À la veille de la nuit du destin, dans ce 25ème jour de ramadan,  je songe au jour béni du 13 août 1956 en Tunisie. Le jour de la promulgation du Code du Statut Personnel. Habib Bourguiba osa abolir la polygamie, la répudiation, instaurer le mariage par consentement mutuel et légaliser le divorce, l’avortement et la contraception. C’était l’année de l’indépendance et la première journée nationale de la femme. C’était l’été où le combattant suprême  inscrivit dans la loi le droit de la femme à l’égalité, au vote, à l’éligibilité et la fit entrer de plain-pied dans la modernité. Elle participera à l’avenir, à la construction du jeune pays.

 Souvent en Tunisie, j’ai entendu des hommes dire aux femmes, mi-blagueurs, mi-sérieux : « Attendez que Bourguiba meure ! » (Stana yamoute Bourguiba !)

Bourguiba est mort (6 avril 2000) destitué de tout pouvoir par son Premier ministre, le général Ben Ali (7 novembre 1987). Il a fondé la Tunisie moderne, éduquée et légué de grands acquis aux femmes. Il a également laissé en héritage le régime du parti unique et la dictature.

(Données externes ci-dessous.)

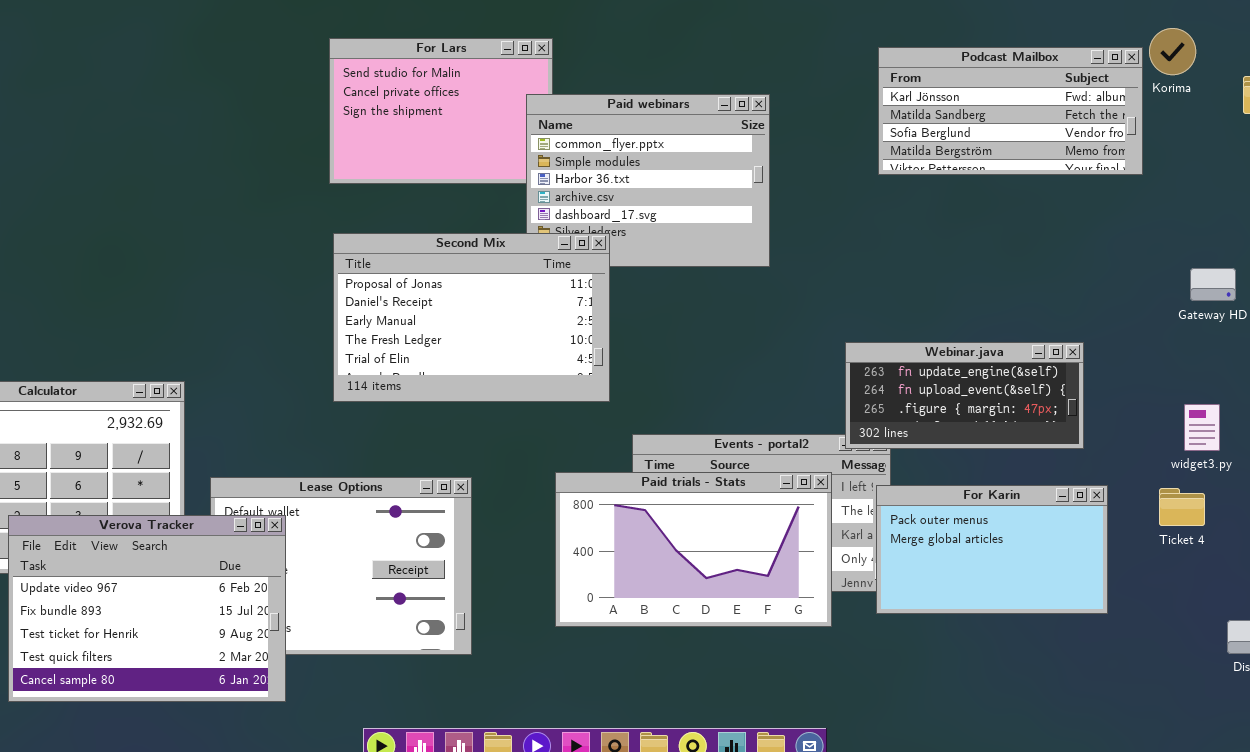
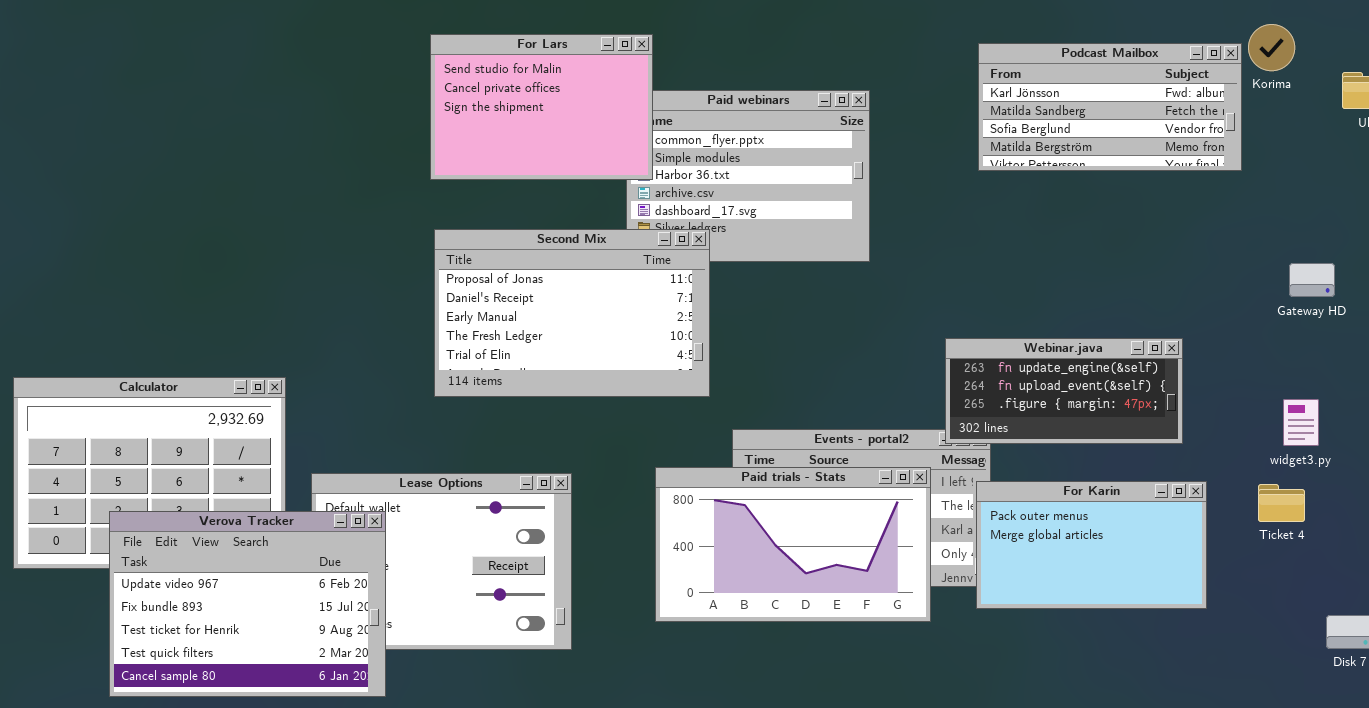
For Lars: [329,38,553,184] -> [430,34,653,180], raised

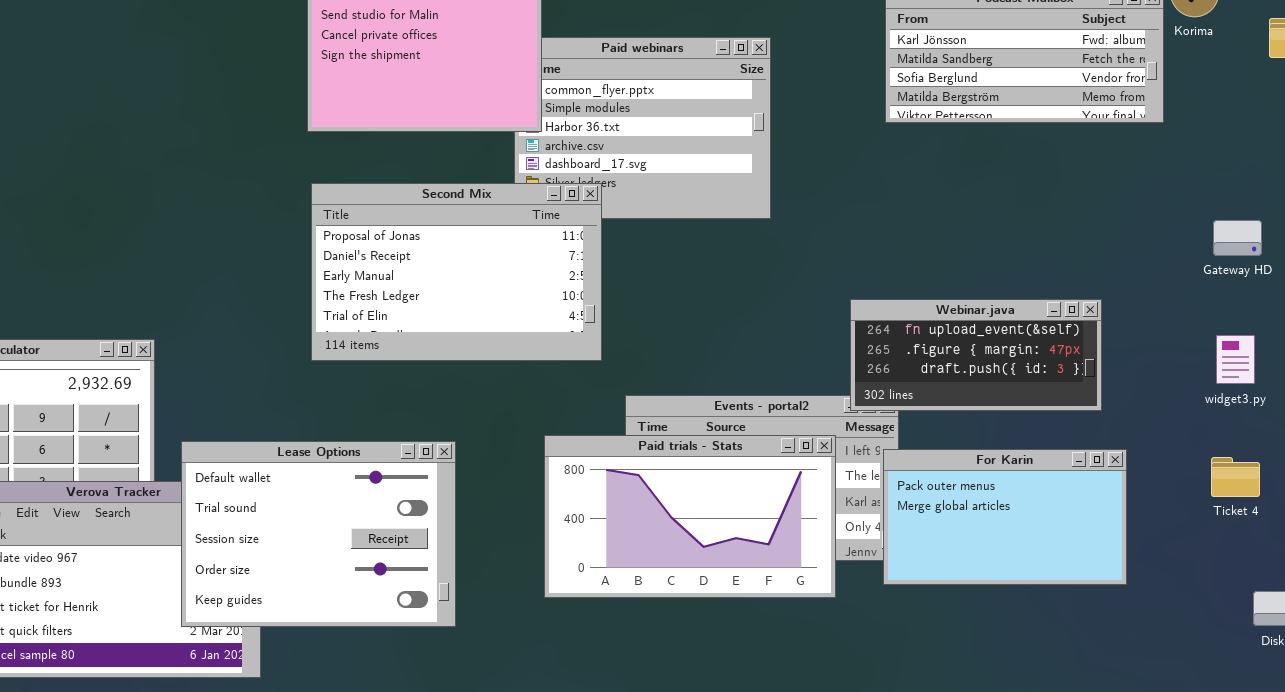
Webinar.java: [945,338,1183,444] -> [850,299,1102,411], scrolled down 1 row
widget3.py: [1283,399,1319,446] -> [1216,335,1255,384], moved
Lease Options: [311,473,572,650] -> [181,441,456,627], raised
Ticket 4: [1258,484,1305,522] -> [1211,457,1260,497], moved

Bâtir une société progressiste dans une autocratie n’est guère une promesse de bonheur durable. La liberté y est incertaine et tremblante. Promulguer des lois avant-gardistes et aliéner du même pas, la parole et la pensée ; c’est construire à rebours de l’émancipation. Semer la frustration, l’arbitraire et faire le lit des fanatismes.

Puis en 2011, a surgi la révolution du peuple, de tous les espoirs ; débusquant le totalitarisme et permettant des élections libres qui ont porté au pouvoir le parti Ennahdha.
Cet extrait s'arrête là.